WHAT IS NEEDED: Take the entries below and print only the lines from the one with "Application Fee: $50 |" through the one with "- $909-$1009 | Section 8: Yes |", exactly as they stand, both ends included.
··· EXERCISE INPUTS ···
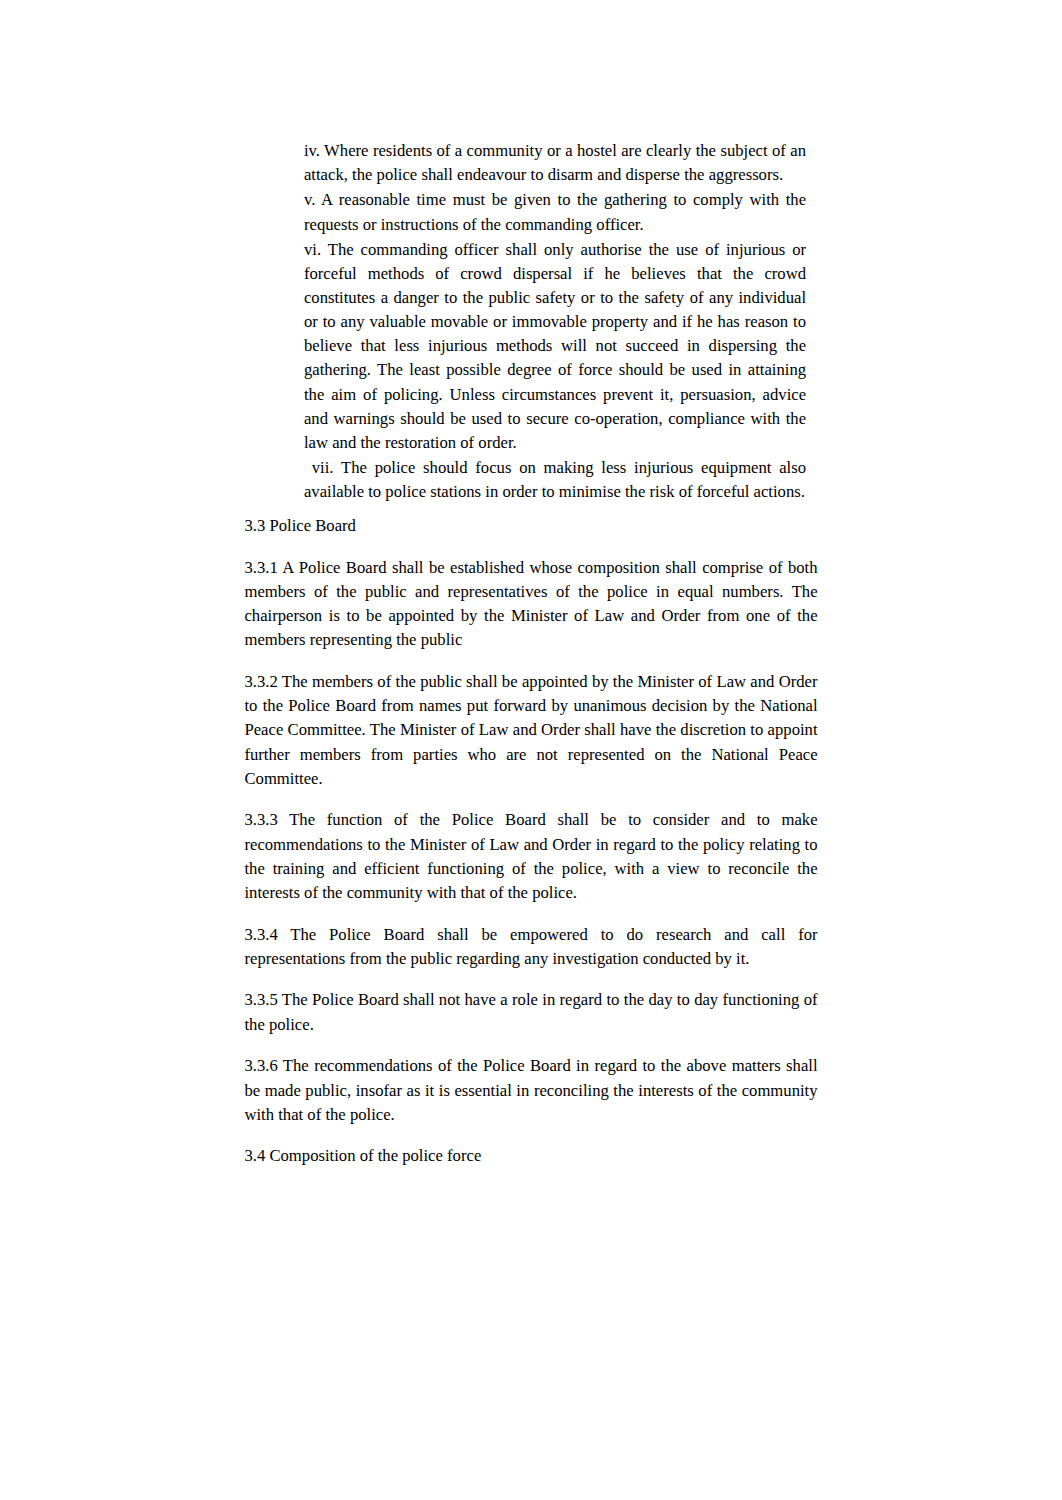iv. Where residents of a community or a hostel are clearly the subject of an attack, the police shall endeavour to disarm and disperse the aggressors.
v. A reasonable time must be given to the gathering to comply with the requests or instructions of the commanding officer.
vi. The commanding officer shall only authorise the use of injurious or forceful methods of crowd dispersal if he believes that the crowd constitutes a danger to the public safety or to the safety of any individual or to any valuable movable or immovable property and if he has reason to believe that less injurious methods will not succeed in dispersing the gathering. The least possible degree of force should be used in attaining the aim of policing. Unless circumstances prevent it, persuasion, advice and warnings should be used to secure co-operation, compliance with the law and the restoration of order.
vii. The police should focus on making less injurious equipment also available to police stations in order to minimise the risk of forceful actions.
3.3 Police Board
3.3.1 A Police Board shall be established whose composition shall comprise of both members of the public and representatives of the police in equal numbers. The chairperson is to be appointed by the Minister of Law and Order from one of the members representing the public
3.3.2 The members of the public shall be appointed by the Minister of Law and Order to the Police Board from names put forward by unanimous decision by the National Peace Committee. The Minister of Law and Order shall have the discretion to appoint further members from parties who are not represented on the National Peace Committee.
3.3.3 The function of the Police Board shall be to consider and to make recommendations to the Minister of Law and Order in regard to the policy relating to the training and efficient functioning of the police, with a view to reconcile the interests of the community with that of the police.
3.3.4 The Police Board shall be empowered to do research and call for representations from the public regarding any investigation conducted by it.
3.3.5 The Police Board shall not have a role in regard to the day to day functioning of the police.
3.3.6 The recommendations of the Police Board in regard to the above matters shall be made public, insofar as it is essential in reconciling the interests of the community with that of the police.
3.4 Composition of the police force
···
··· EXERCISE INPUTS ···
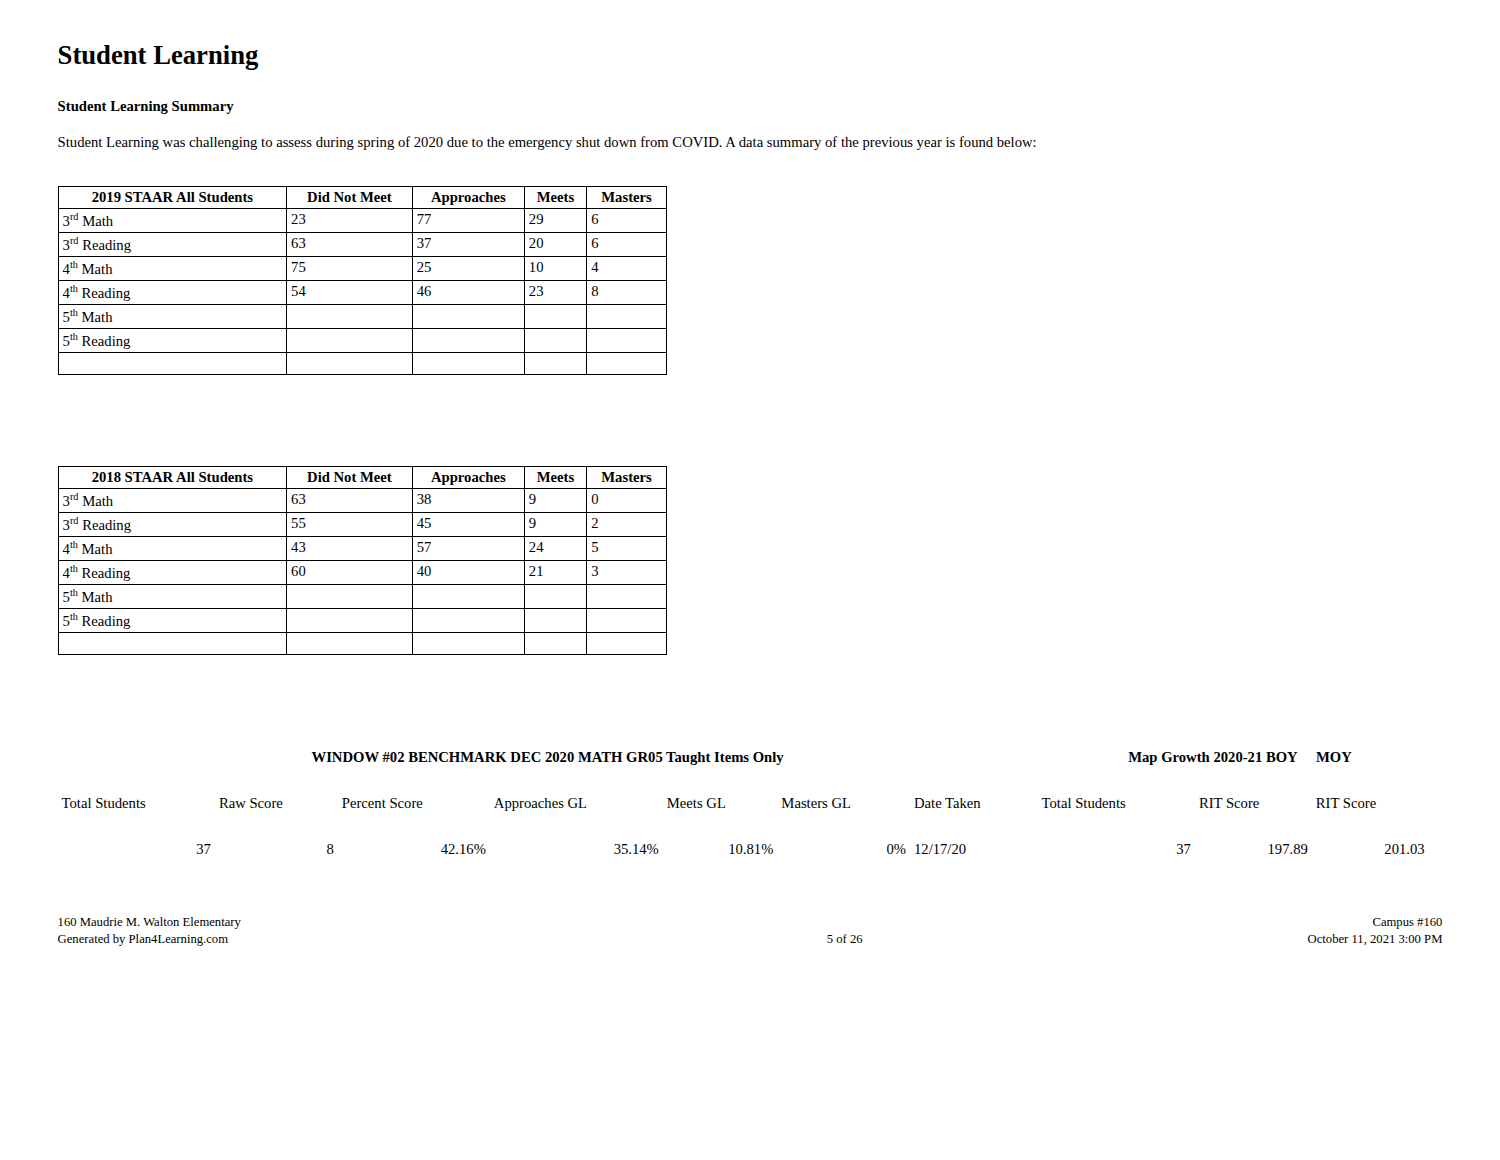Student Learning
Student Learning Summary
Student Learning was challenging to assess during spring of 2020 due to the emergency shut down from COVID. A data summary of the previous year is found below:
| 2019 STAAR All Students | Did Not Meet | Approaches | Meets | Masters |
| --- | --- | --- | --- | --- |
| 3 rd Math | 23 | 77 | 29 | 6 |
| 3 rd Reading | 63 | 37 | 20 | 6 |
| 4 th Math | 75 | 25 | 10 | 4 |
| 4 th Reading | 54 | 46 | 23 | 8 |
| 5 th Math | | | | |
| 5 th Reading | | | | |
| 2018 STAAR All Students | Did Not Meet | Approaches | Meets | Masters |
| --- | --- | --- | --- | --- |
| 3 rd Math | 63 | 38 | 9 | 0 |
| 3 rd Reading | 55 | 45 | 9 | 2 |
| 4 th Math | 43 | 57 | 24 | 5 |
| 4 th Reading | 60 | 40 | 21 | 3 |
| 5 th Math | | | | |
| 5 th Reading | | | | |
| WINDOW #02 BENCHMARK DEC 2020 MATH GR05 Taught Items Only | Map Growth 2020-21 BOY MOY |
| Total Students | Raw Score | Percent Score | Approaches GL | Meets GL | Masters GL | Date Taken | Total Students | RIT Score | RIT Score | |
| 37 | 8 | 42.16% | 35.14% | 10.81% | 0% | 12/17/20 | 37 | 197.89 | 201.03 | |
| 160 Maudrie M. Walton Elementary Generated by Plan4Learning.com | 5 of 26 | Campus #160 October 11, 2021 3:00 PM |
···
··· EXERCISE INPUTS ···
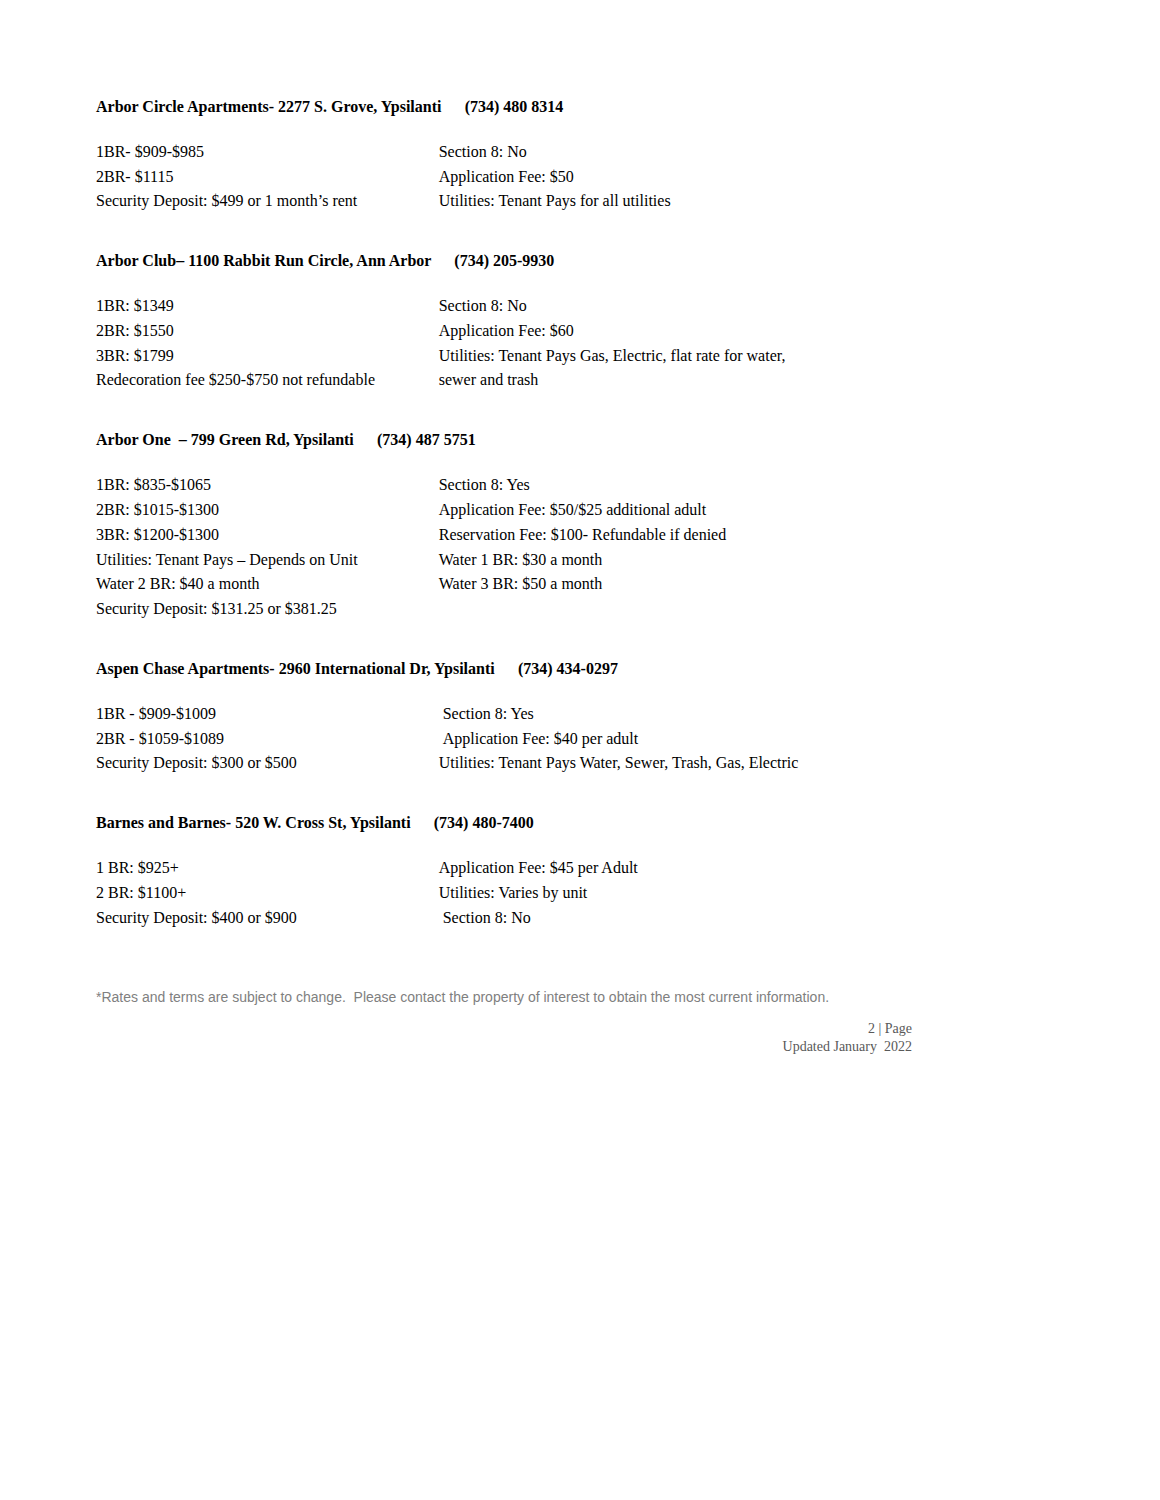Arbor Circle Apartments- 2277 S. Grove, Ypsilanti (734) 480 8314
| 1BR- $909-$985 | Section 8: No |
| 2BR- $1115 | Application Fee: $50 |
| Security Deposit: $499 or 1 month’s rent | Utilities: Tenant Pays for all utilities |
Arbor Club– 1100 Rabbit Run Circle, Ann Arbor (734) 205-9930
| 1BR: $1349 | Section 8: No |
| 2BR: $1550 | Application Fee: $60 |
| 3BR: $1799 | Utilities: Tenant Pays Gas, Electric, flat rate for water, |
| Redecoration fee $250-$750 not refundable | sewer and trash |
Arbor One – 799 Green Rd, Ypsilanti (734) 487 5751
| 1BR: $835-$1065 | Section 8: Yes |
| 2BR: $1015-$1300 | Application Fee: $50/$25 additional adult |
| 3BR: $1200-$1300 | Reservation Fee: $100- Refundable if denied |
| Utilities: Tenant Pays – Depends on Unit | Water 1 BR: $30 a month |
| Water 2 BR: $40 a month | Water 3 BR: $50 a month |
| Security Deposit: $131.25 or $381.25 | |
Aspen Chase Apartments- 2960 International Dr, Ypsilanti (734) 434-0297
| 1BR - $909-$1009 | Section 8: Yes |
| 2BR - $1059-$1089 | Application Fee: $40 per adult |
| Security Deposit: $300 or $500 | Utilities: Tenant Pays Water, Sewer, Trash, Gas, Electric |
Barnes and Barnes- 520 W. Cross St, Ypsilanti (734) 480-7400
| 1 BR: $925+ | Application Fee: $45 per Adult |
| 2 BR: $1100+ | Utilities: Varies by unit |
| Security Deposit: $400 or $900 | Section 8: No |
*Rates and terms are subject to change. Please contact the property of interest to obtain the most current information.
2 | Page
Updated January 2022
···
YOUR RESPONSE:
| 2BR- $1115 | Application Fee: $50 |
| Security Deposit: $499 or 1 month’s rent | Utilities: Tenant Pays for all utilities |
Arbor Club– 1100 Rabbit Run Circle, Ann Arbor (734) 205-9930
| 1BR: $1349 | Section 8: No |
| 2BR: $1550 | Application Fee: $60 |
| 3BR: $1799 | Utilities: Tenant Pays Gas, Electric, flat rate for water, |
| Redecoration fee $250-$750 not refundable | sewer and trash |
Arbor One – 799 Green Rd, Ypsilanti (734) 487 5751
| 1BR: $835-$1065 | Section 8: Yes |
| 2BR: $1015-$1300 | Application Fee: $50/$25 additional adult |
| 3BR: $1200-$1300 | Reservation Fee: $100- Refundable if denied |
| Utilities: Tenant Pays – Depends on Unit | Water 1 BR: $30 a month |
| Water 2 BR: $40 a month | Water 3 BR: $50 a month |
| Security Deposit: $131.25 or $381.25 | |
Aspen Chase Apartments- 2960 International Dr, Ypsilanti (734) 434-0297
| 1BR - $909-$1009 | Section 8: Yes |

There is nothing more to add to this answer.